Widowed and caring for his disabled son, Charlie Farrall Snr was heading for a breakdown – or worse – until he heard about sheltered housing. Robert Mair reports.

In this article:

  1. Struggling alone
  2. D’Oliveira Court
  3. The warden
  4. Pat Breeze
  5. A better quality of life

Struggling alone

Life was unbearable for Charlie Farrall after the death of his wife Margaret in 2006. Left to care for their son – Charlie Jnr, who has cerebral palsy – the family home was suddenly too big to handle and his son’s condition too difficult to deal with alone. Charlie was starting to lose his grip.

“I was deteriorating and I just couldn’t cope where I was living,” he says. “Charlie Jnr was my mainstay after Margaret had passed away and I’d never have been able to keep going if it wasn’t for him."

“But my worry was if anything was to happen to me – and at my age that could be at any time – I wanted something in place where he would be looked after.”

Spurred on by his desire to care his son, Charlie started to look at alternative accommodation away from the family home, which held too many memories.

Initially reluctant to consider residential care or sheltered housing (“I expected to see people crawling around on their hands or knees, or being pushed around in a chair all the time”), it was only when he visited D’Oliveira Court, a care home in Greater Manchester, that his view softened.

D’Oliveira Court

D’Oliveira Court is a sheltered housing scheme and where residents live in self-contained units. The major benefit for Charlie Snr was that Contour Homes – which runs D’Oliveira Court – could provide flats for him and his son, ensuring they could live together, remain independent but receive help if needed.

“He’s got the kind of temperament that he wants to do everything himself. There are times when he needs help – and he won’t refuse it – but if he can do it by himself, he will."

“If he falls he can’t get up, though. He needs to be somewhere or near somebody who can lift him up. The set up at D’Oliveira Court is ideal and if anything were to happen to me he’ll be fine.”

To support independent living, several resources are available on site, including a hairdressers, laundrette and post office. Local shops are within walking distance, including a pub and chip shop, and bus stops link the scheme to Rochdale and Bury.

But for people like Charlie Jnr, specially-adapted disabled flats are available and an on-site warden provides help and support 5 days a week.

The warden

Liz Dean has been the warden at D’Oliveira Court for 18 years. Her day starts at 8:30am, when she checks on the residents, provides wake-up calls if needed and occasionally stops by for a coffee or a chat. She arranges for doctors to visit and helps residents fill out benefits claims. She even helps them sort out financial problems and bills if they ask. For her, the benefits of sheltered housing are obvious.

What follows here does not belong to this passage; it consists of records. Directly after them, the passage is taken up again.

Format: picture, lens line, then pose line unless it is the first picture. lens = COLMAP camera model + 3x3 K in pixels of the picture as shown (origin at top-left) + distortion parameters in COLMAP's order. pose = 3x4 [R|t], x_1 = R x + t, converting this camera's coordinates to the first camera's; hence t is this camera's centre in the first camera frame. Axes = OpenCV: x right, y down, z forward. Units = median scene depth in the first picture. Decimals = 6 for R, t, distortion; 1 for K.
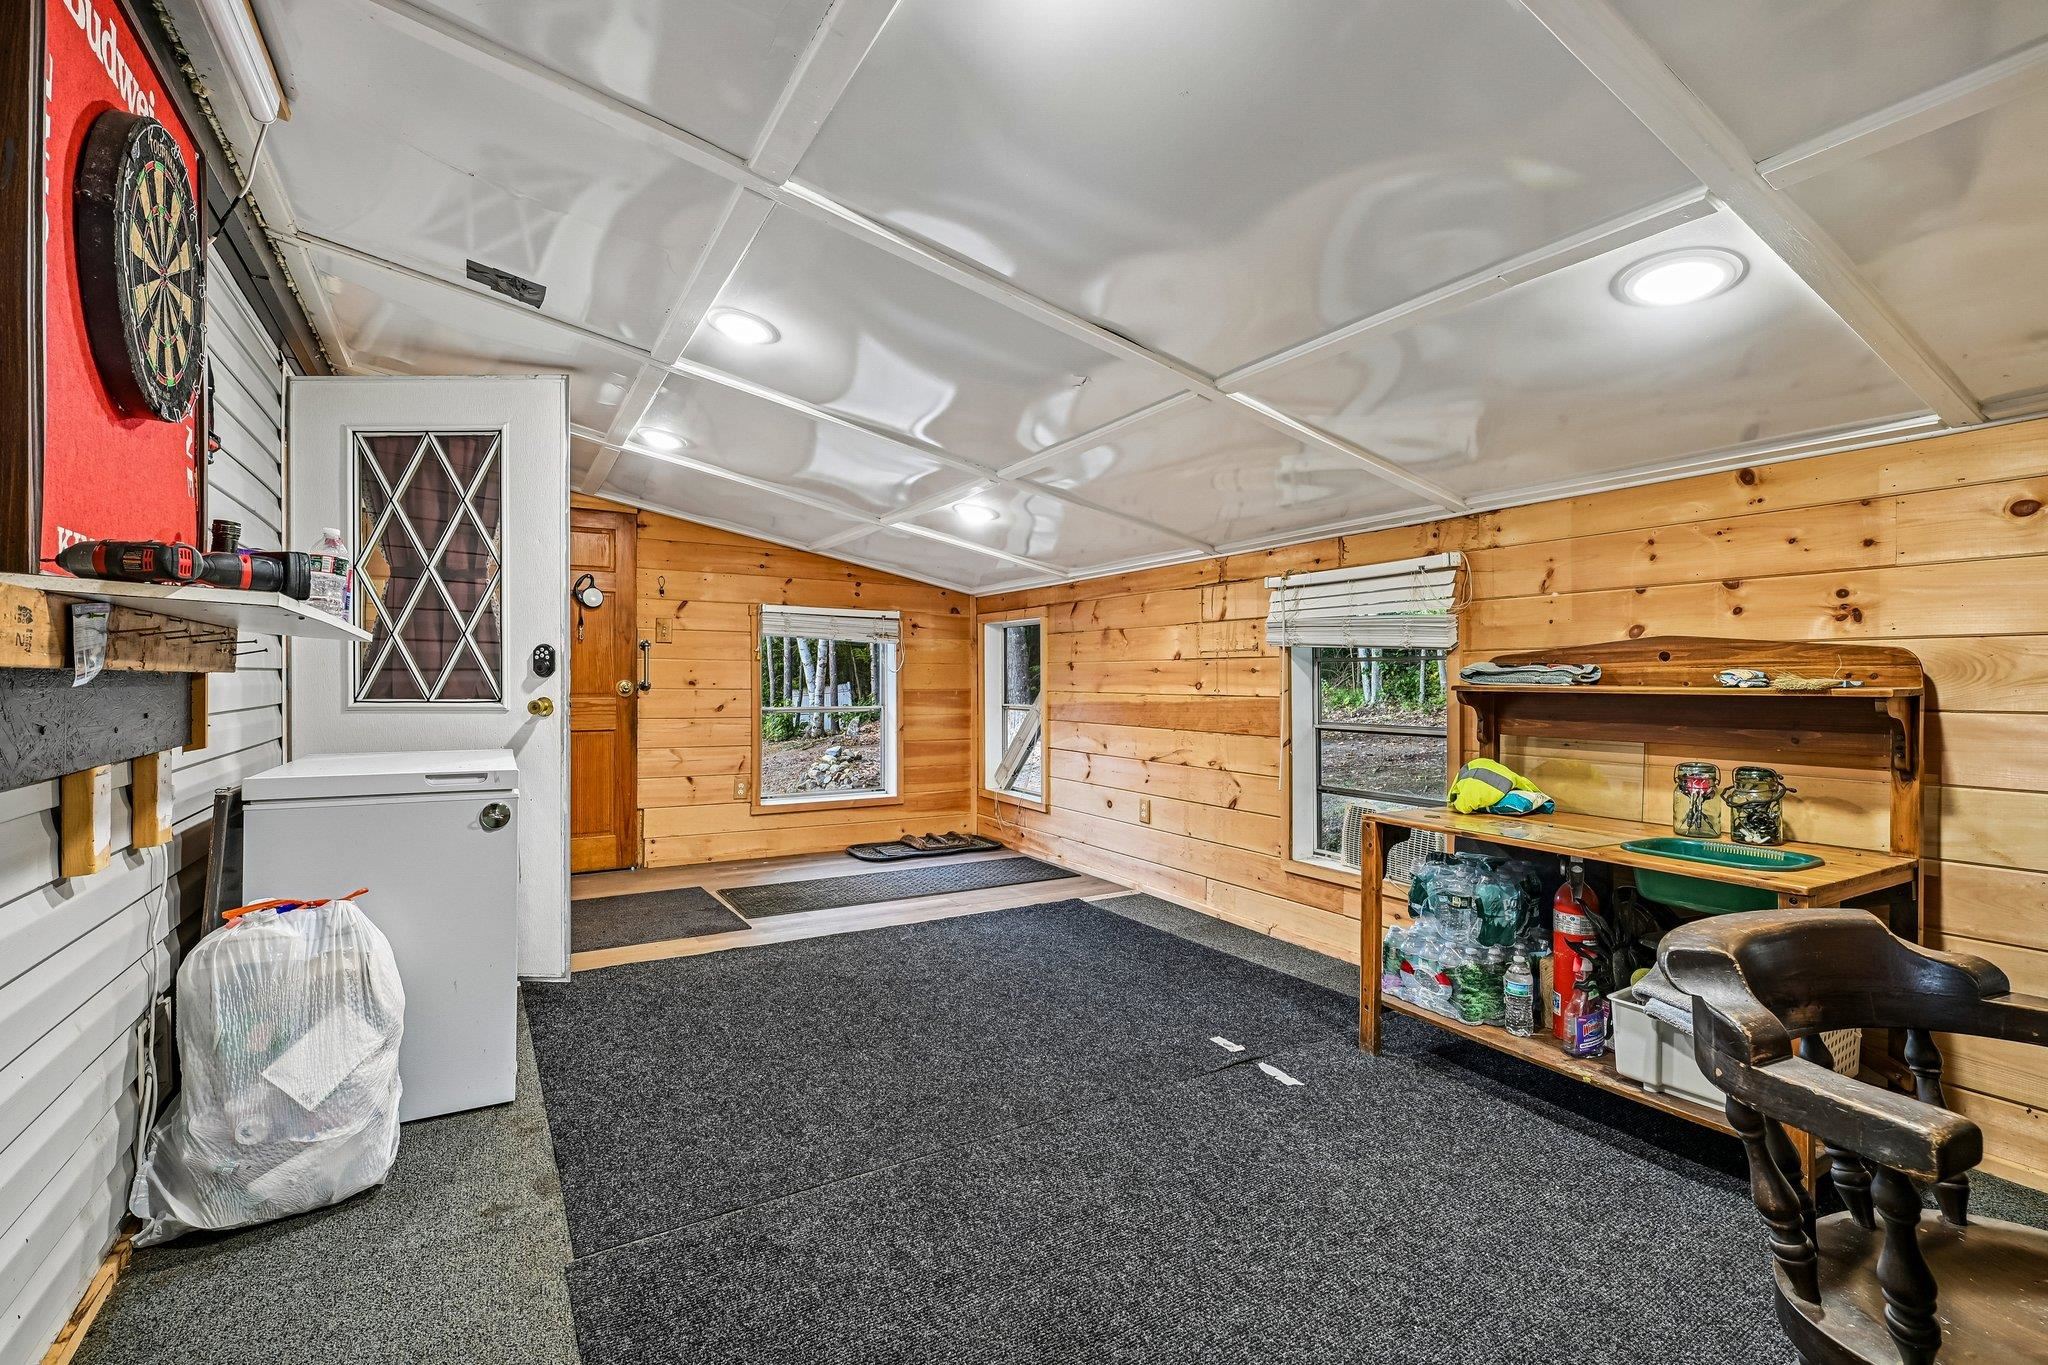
lens RADIAL K [[913.5, 0, 1027.2], [0, 913.5, 676.1], [0, 0, 1]] dist [0.002300, -0.000857]
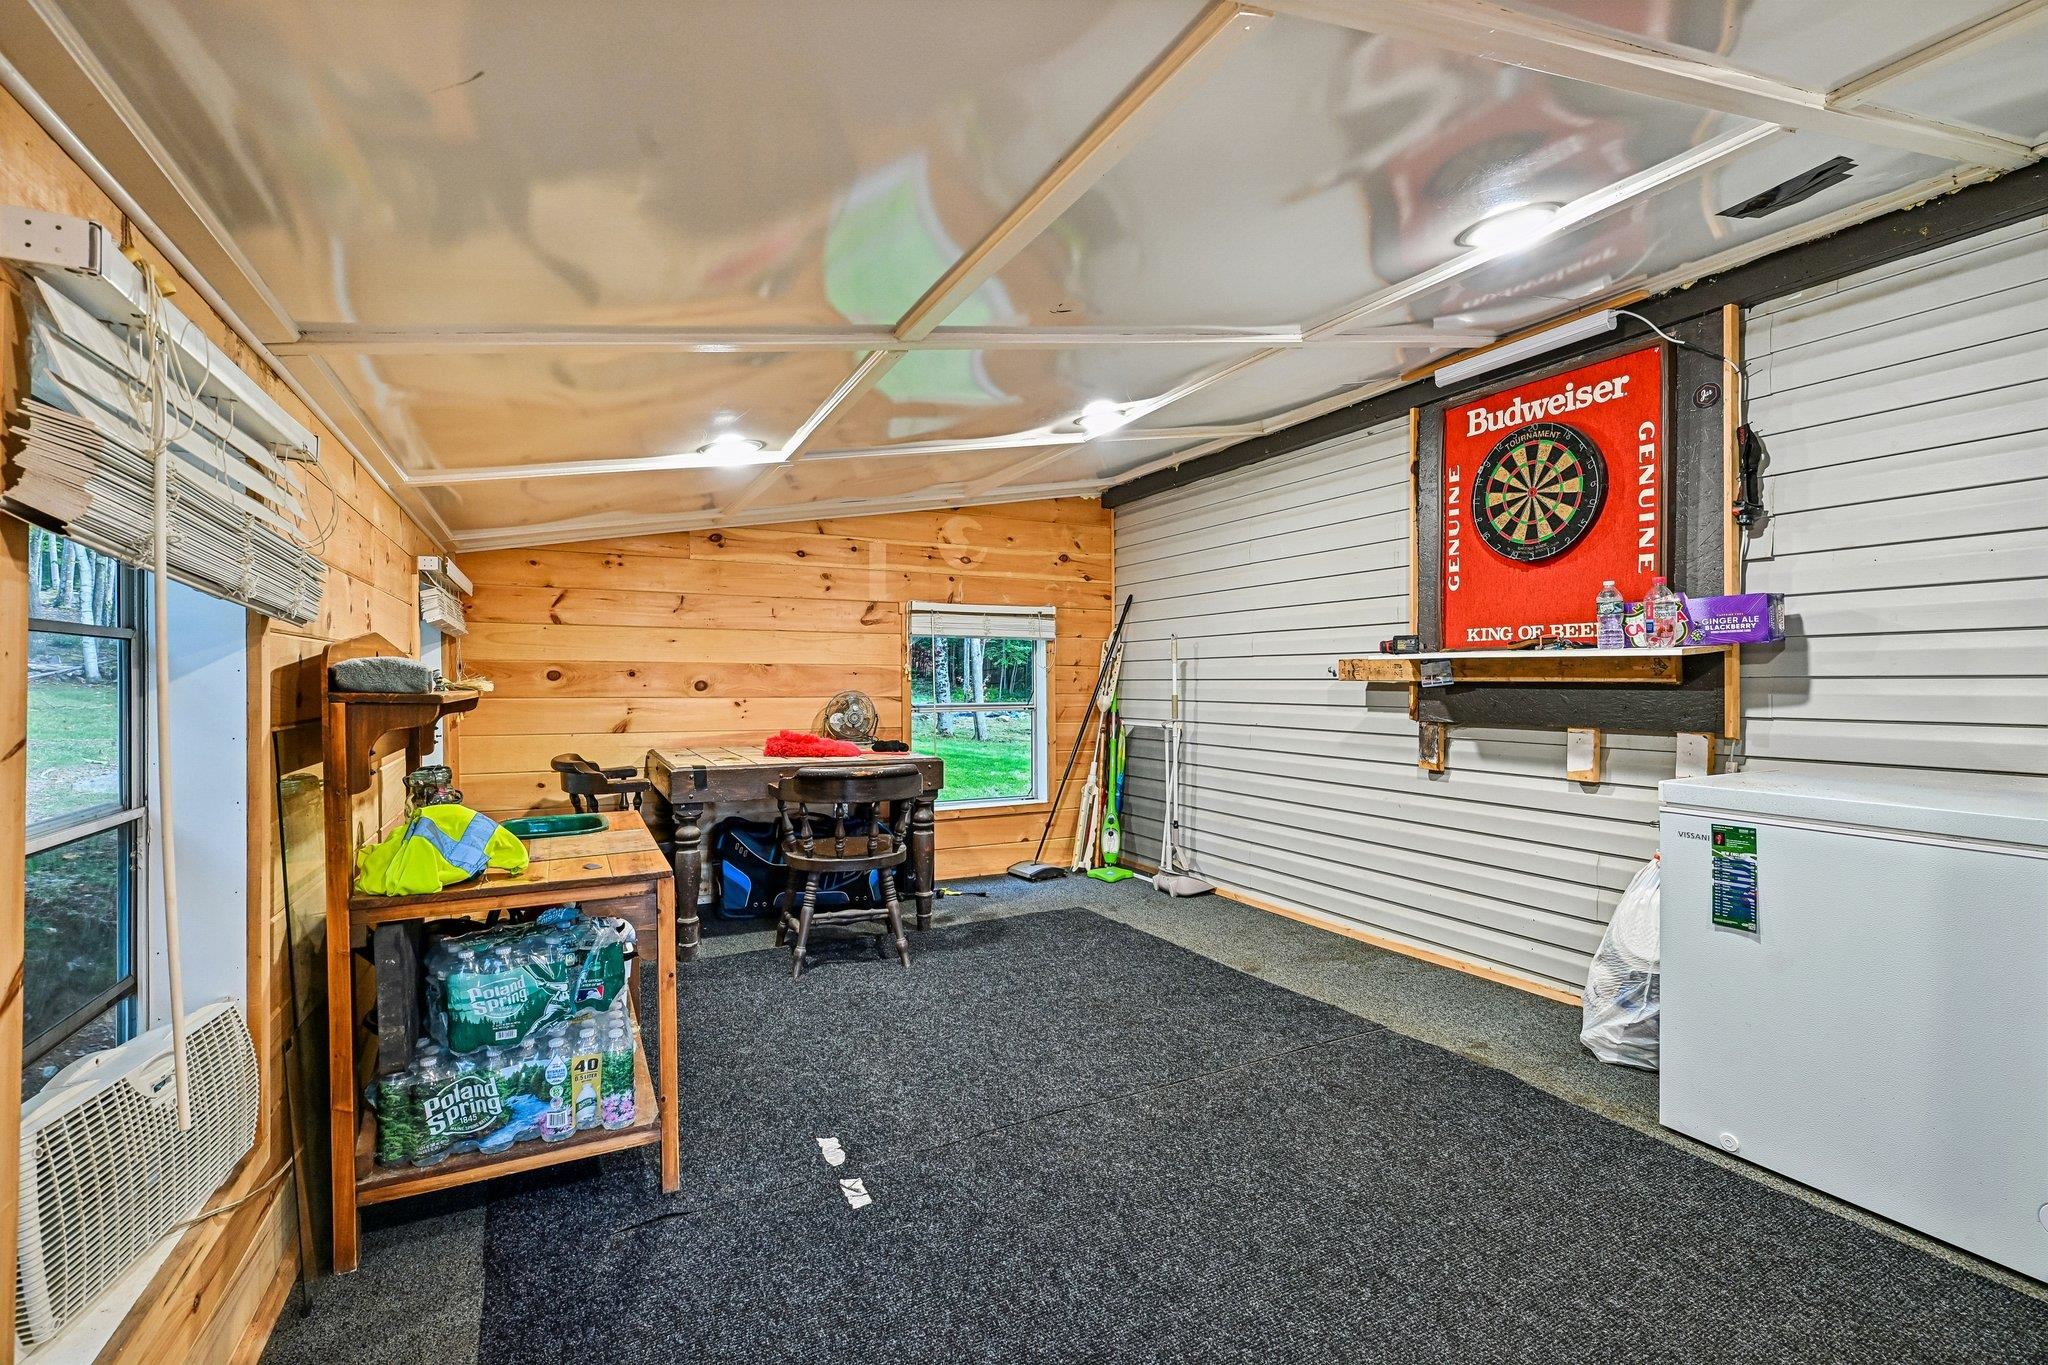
lens RADIAL K [[913.5, 0, 1024.8], [0, 913.5, 687.9], [0, 0, 1]] dist [0.002300, -0.000857]
pose [[-0.997928, -0.004263, 0.064199, 0.021780], [-0.003926, 0.999978, 0.005364, 0.000620], [-0.064220, 0.005100, -0.997923, 0.915686]]
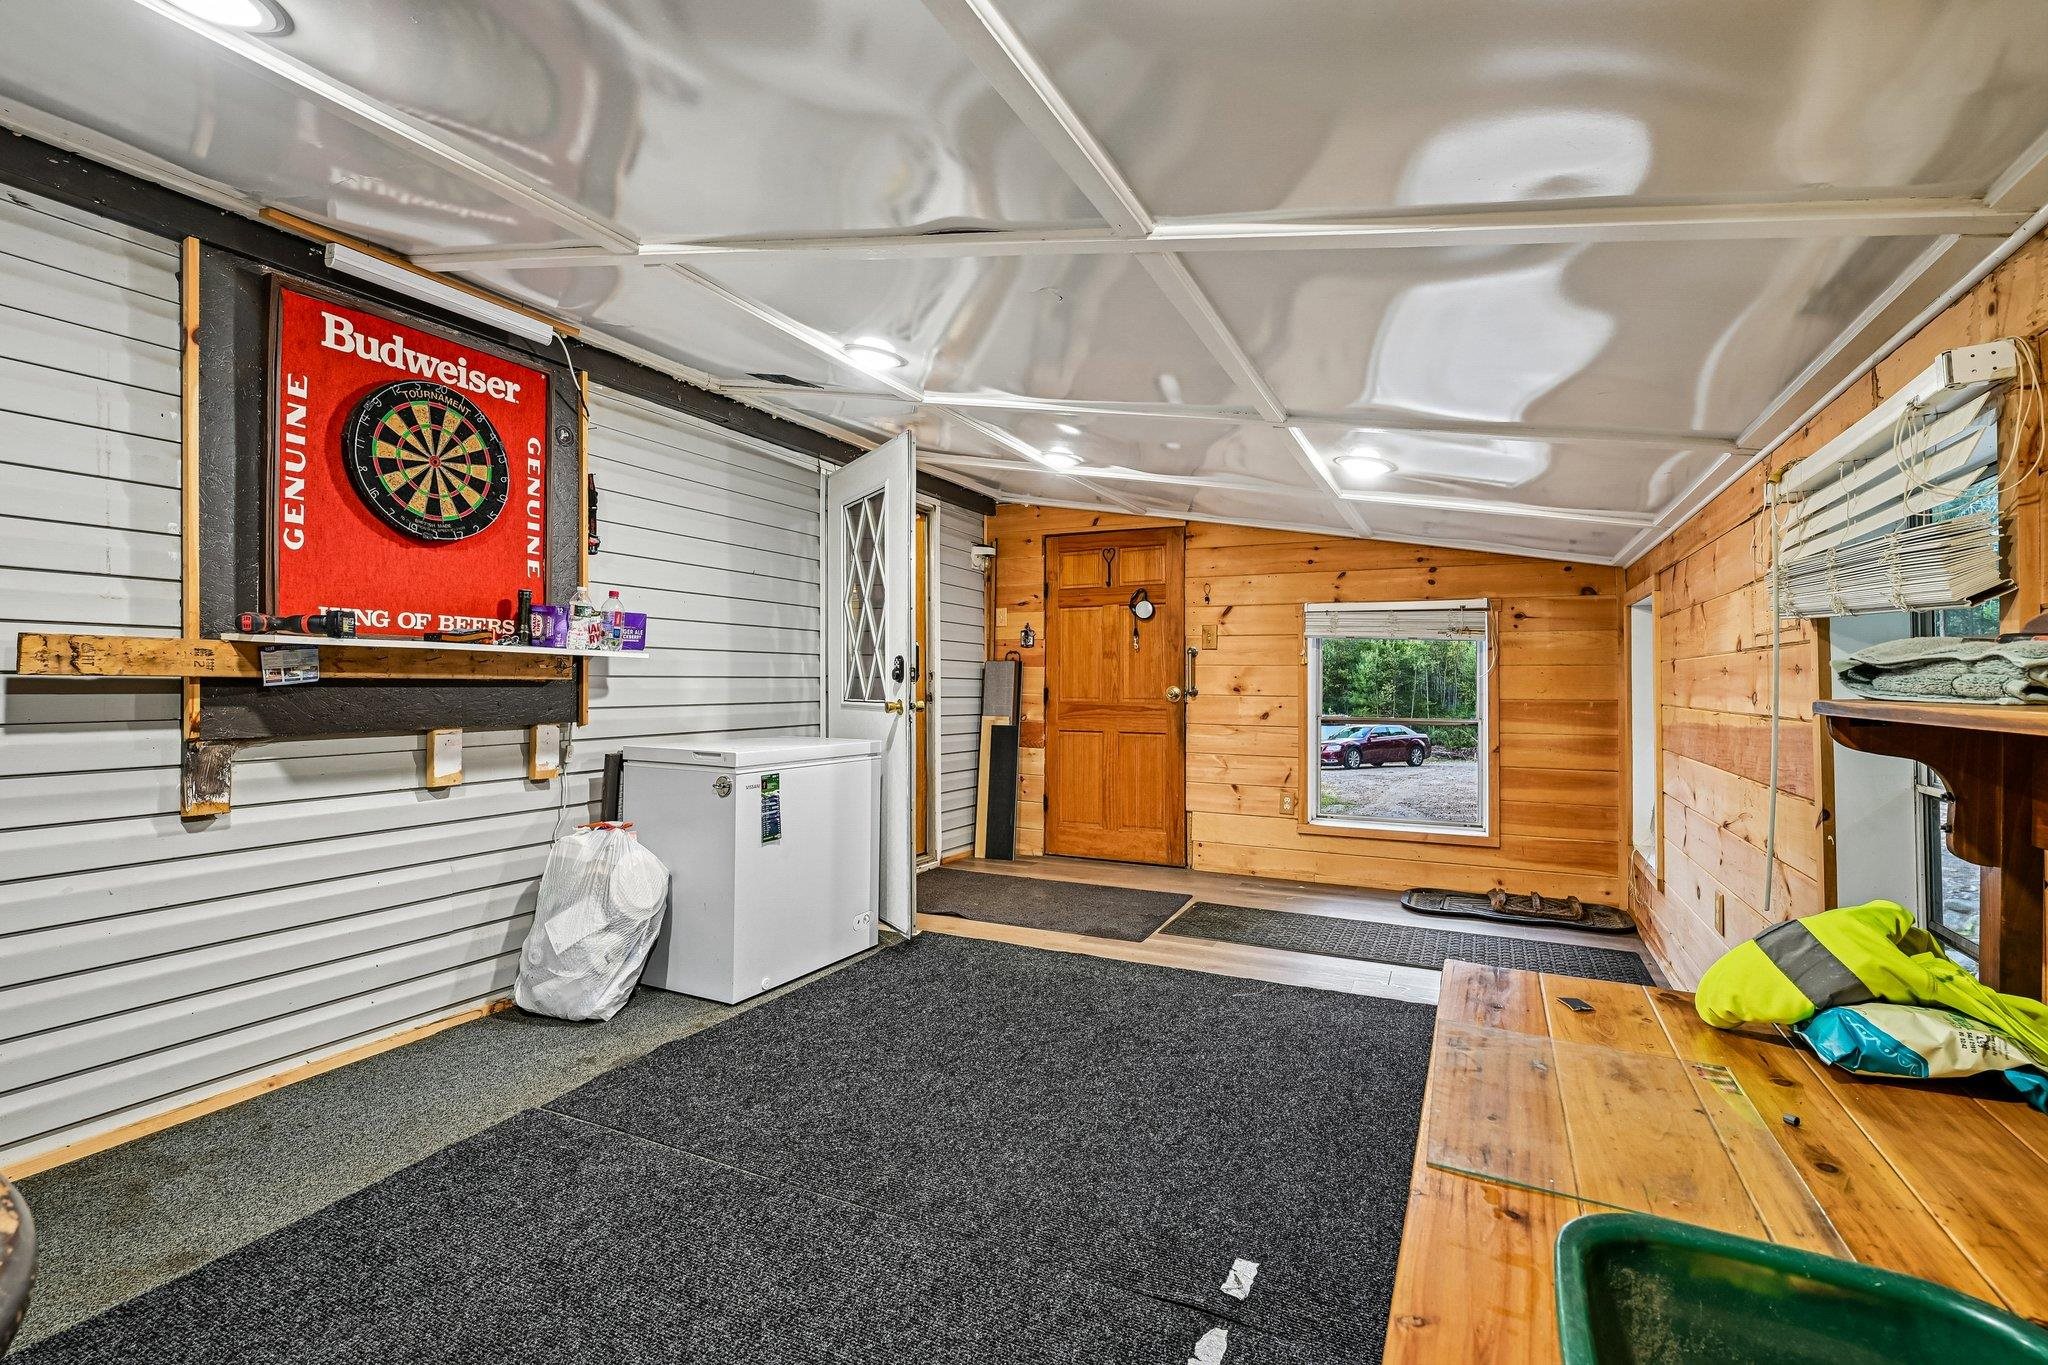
lens RADIAL K [[913.5, 0, 1023.0], [0, 913.5, 682.4], [0, 0, 1]] dist [0.002300, -0.000857]
pose [[0.540503, -0.002654, -0.841338, 0.352165], [0.000914, 0.999996, -0.002567, 0.002236], [0.841342, 0.000619, 0.540503, 0.292249]]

“We’re promoting independent living,” she says. “A lot of relatives of our residents initially think a nursing home is the answer. It’s not – they might sit there and vegetate. Sheltered housing gives them self-contained flats so they can carry on living as they did in their own homes."

“Of course, it’s a big change but you find they have a better lease of life; they are secure and there are lots more people they can see and talk to.”

Liz does, however, have to keep an eye on the residents and be quick to act if she feels sheltered housing no longer fulfils their needs:

“I know my residents and I know when something is wrong with them. If I can tell something is wrong, I’ll bring it to their attention and we’ll see if we can improve the situation – but sometimes that’s not always possible.”

Pat Breeze

One resident to benefit from Liz’s knowledge is Pat Breeze. Like the Farralls, she was adamant she wasn’t going into social care, but after badly breaking her hip she was left with little choice. Some years ago her right leg was amputated and the subsequent fracture left her immobile and seriously ill.

After returning home to her small flat, local youths terrorised her and she began to feel cut off from the local community.

“I was really isolated,” Pat recalls. “There was nothing going on and the kiddies would torment me. They were only 4 or 5 years old, but they cut the aerial connection to my [television]. My granddaughter used to say she could never settle because she was worried about me.”

The family rallied round and looked for alternative accommodation in a bid to save Pat from her isolated existence. And although Pat already knew Liz, she was still unsure about moving to sheltered housing – until she saw the place:

“The moment she pushed me through the front door of the flat – no word of a lie – I said I’ll take it. And it’s the best thing I’ve ever done. I go out more now than I did in the years since I lost my leg.”

A better quality of life

For the Farralls, sheltered housing has also given them a new lease of life. “It’s been a godsend,” Charlie says. “We’ve not been here long, but I know it’s something I should’ve done a long time ago.

“I put my name on the waiting list for another scheme but never followed it through. If I had I’d have been living comfortably now. I think if I’d stayed in my old house I’d only have had a few months left in me."

“But being here in his own flat has given Charlie Jnr independence that he didn’t have before – and it’s brought us closer together.”